Le corps qui flanche

Il y a des auteurs que j’essaye de lire tous les ans, histoire d’un jour parvenir à en avoir lu une partie relativement significative (Shakespeare), pour échelonner la découverte d’une œuvre complexe (Woolf), ou bien au contraire pour faire durer le plaisir (Ernaux).

Cette année, j’ai cru que je m’étais un peu plantée : j’ai tout d’abord commencé par le livre d’entretiens, Le vrai lieu, transcription revue des entretiens filmés avec Michelle Porte, que cette dernière avait diffusés à la télévision. Si certains passages, qui tirent au monologue, sont éclairants et soulèvent des problématiques de l’écriture, de la mémoire, de la place sociale et urbaine intéressantes, le gros des entretiens représente bien plus une introduction à l’œuvre et à la démarche d’Ernaux qu’un approfondissement inédit. Si bien qu’en tant que lectrice avisée et investie de la socio-autobiographie d’Ernaux, je me suis presque ennuyée à lire ce que j’avais déjà lu. Pour celles et ceux qui ne connaissent pas son œuvre, c’est une bonne porte d’entrée (même si on se « spoile » un peu sur les « intrigues » de sa vie) !

À la librairie l’Atelier, où j’avais vu Le vrai lieu dans les rayonnages, j’en avais profité pour en prendre un second qui m’était tout à fait inconnu : Mémoire de fille.

Après un faux départ, où je n’étais définitivement pas d’humeur à lire il y a un mois, voilà que je l’ai réattaqué en tout début de semaine. Et quelle petite claque, quelle claquette ! Encore une entreprise de dévoilement forte : à l’âge de 75 ans, Annie Ernaux décide de réexplorer son expérience du dépucelage à l’âge de 17 ans et les années qui suivirent. Dit comme ça, ça impressionne pas fatalement. Sauf qu’évidemment, chez Ernaux, si un événement est fouillé, raconté, analysé, c’est parce qu’il y a à sa fondation un malaise, tangible, et qu’il y a une nécessité de pétrir la mémoire pour comprendre un comportement social à un moment donné et ainsi débloquer un souvenir verrouillé.

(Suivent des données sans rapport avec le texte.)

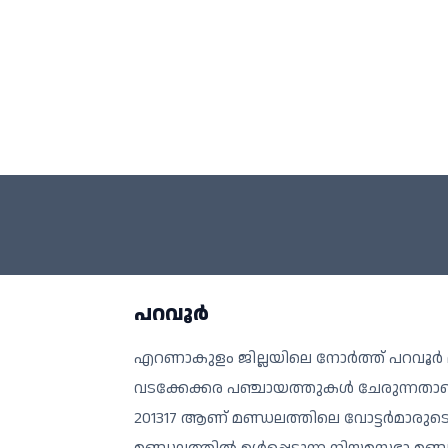
പറവൂർ
എറണാകുളം ജില്ലയിലെ നോർത്ത് പറവൂർ മുൻസിപ
വടക്കേക്കര പഞ്ചായത്തുകൾ ചേരുന്നതാണ്
201317 ആണ് മണ്ഡലത്തിലെ വോട്ടർമാരു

De fait, l’expérience en elle-même est assez problématique (la « jeune fille de 58 », comme Ernaux se désigne elle-même – jamais avec un « je », toujours avec un « elle », sauf lorsqu’elle fait enfin la connexion avec son moi présent, qui se reconnaît enfin dans ses comportements –, ne percevra ni la honte, ni le pathétique, ni l’indignité des situations dans lesquelles elle se retrouvera) : assez problématique, tout d’abord, pour créer un malaise chez le lecteur contemporain ; assez problématique, ensuite, pour qu’Ernaux, les années suivant cette première expérience floue et choquante par sa soudaineté et l’incapacité à réfléchir et réagir qu’elle provoque, tombe progressivement dans une boulimie extrême et soit atteinte d’une aménorrhée qui durera près de deux ans.

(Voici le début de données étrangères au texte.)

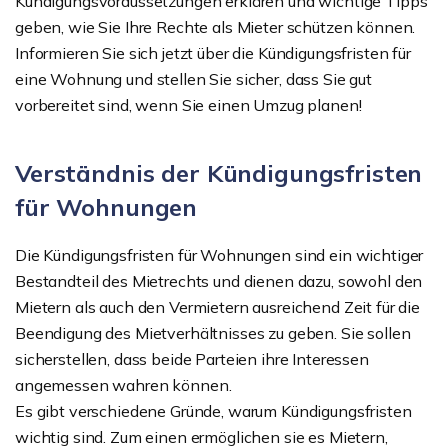
Kündigungsvoraussetzungen erklären und wichtige Tipps
geben, wie Sie Ihre Rechte als Mieter schützen können.
Informieren Sie sich jetzt über die Kündigungsfristen für
eine Wohnung und stellen Sie sicher, dass Sie gut
vorbereitet sind, wenn Sie einen Umzug planen!
Verständnis der Kündigungsfristen
für Wohnungen
Die Kündigungsfristen für Wohnungen sind ein wichtiger
Bestandteil des Mietrechts und dienen dazu, sowohl den
Mietern als auch den Vermietern ausreichend Zeit für die
Beendigung des Mietverhältnisses zu geben. Sie sollen
sicherstellen, dass beide Parteien ihre Interessen
angemessen wahren können.
Es gibt verschiedene Gründe, warum Kündigungsfristen
wichtig sind. Zum einen ermöglichen sie es Mietern,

L’expérience dite et les répercussions (la boulimie et l’aménorrhée) sont traitées en deux temps, parallèles au temps de l’école de bonnes sœurs qui se clôt avec ce fameux été 1958, et un début de vie d’adulte avec l’année de lycée, d’École normale d’institutrice, puis de fille au pair à Londres, tandis que l’ouvrage se termine sur une véritable expérience de dépucelage avec son futur mari, et sur la découverte de la fac de lettres, qui sera la voie enfin choisie.

Beaucoup de choses fascinantes, sur le rapport à soi, aux autres, sur l’absence de vocation, sur l’absence d’attachement, sur cette démarche de comprendre un autre de ses Moi sans le juger, sans s’apitoyer, sans le changer. Ce livre est un condensé de multiples éléments de sa biographie, de son travail d’écriture, de son travail sur la mémoire : le titre fait référence à Beauvoir, qu’elle découvre durant ses années-là et qui la marque durablement avec son Deuxième Sexe. Mais dans le cas d’Ernaux, il ne s’agit pas d’une entreprise d’écriture de mémoires, d’un testament, mais bien de palper la mémoire en tant qu’objet et sujet immatériel. Il ne s’agit pas non plus d’une jeune fille, ou d’une fille à proprement rangée : c’est une fille indéterminée, errant au milieu de cinquante ans de souvenirs, peu identifiable à l’époque, au mystère persistant, résistant toujours à la caractérisation après 160 pages écrites à son sujet.